• Articolo Pechino, 25 ottobre 2012
  • I dati del mercato scoraggiano il paese

    Veicoli elettrici: la Cina si allontana dai target 2015

  • Nonostante l’impegno la Cina probabilmente non raggiungerà gli obiettivi al 2015 che puntano a mettere su strada 500mila veicoli elettrici

(Rinnovabili.it) – Ce la farà la Cina a mantenere quanto promesso? Il paese aveva annunciato ambiziosi obiettivi in termini di vendite di auto elettriche puntando a mettere su strada 500mila vetture entro il 2015. Ma i dati parlano chiaro: dal 2009 al 2011 le vendite hanno toccato le 13mila unità, decisamente inferiori alle stime e troppo basse per far sperare nel raggiungimento dei target fissati.
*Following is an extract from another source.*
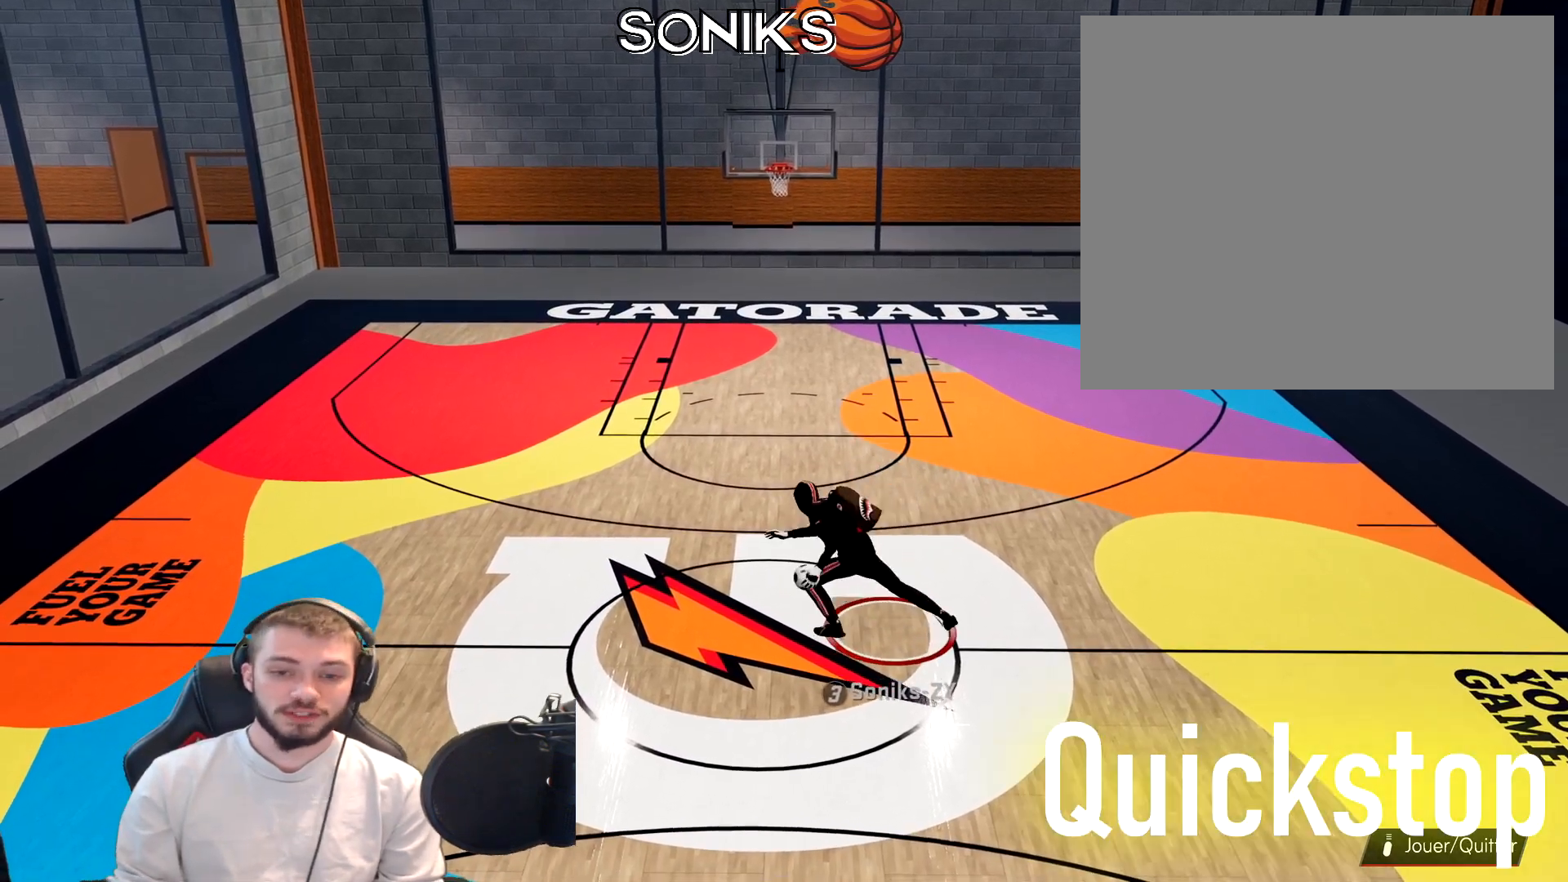
{"buttons": ["R2"], "left_stick": "up-left", "right_stick": "center", "events": []}
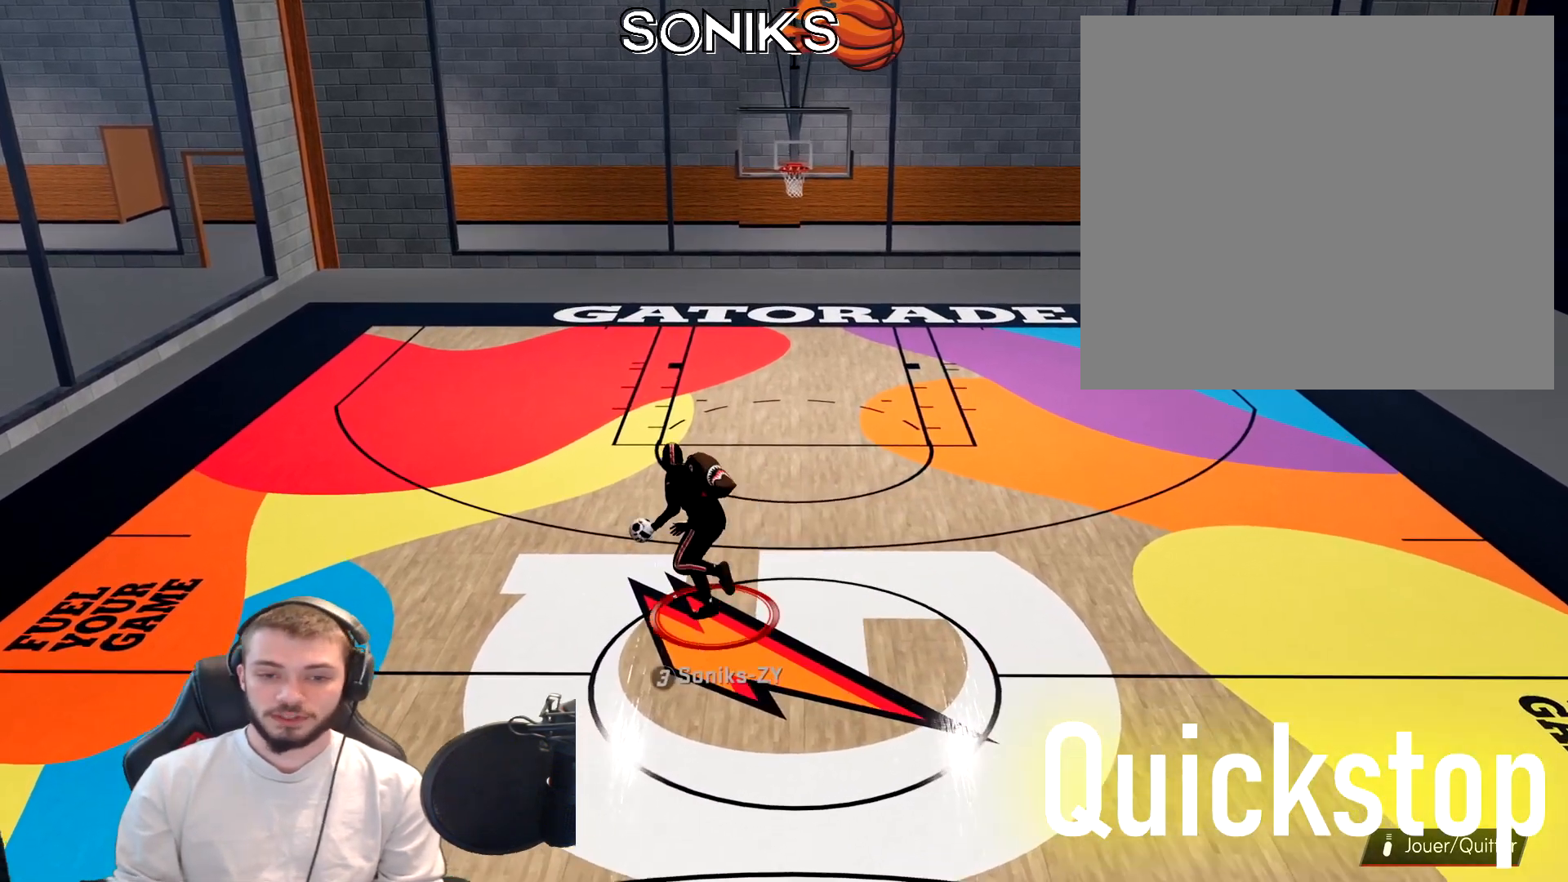
{"buttons": ["R2"], "left_stick": "up-left", "right_stick": "center", "events": [[300, "L2", "down"], [483, "L2", "up"]]}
Pechino puntava alla vendita di 500mila veicoli ecologici tra macchine elettriche, ibridi plug-in e EV a batteria entro il 2015, con la speranza di toccare i cinque milioni entro la fine del decennio come parte del piano industriale di sviluppo per il periodo che intercorre tra il 2012 e il 2020, rapporto pubblicato a luglio.

La strategia è volta ad aumentare la sicurezza energetica della Cina aiutando anche l’industria nazionale dell’auto a diventare competitiva sul mercato cinese e internazionale.

 

Ma la ricerca pubblicata questa settimana da Bloomberg New Energy Finance (BNEF) riporta il settore alla realtà affermando che con 13mila vendite all’attivo raggiungere gli obiettivi fissati al 2015 è praticamente impensabile.

BNEF ha inoltre affermato che i prezzi troppo elevati e la mancanza di infrastrutture di ricarica sta ulteriormente frenando un mercato già colpito dalla crisi economica mondiale.

 

“La Cina sta portando avanti una grande scommessa sui veicoli elettrici. Ma avrà bisogno di sfruttare competenze e tecnologie degli avversari stranieri per creare veicoli competitivi e per distribuire la forza della sua industria automobilistica al fine di produrre veicoli il pubblico”, ha detto Michael Liebreich, chief executive di BNEF, in un comunicato. “Se la Cina lo facesse potremmo vedere le vendite nel 2020 avvicinarsi al bersaglio e il paese svolgere un ruolo leader a livello internazionale.”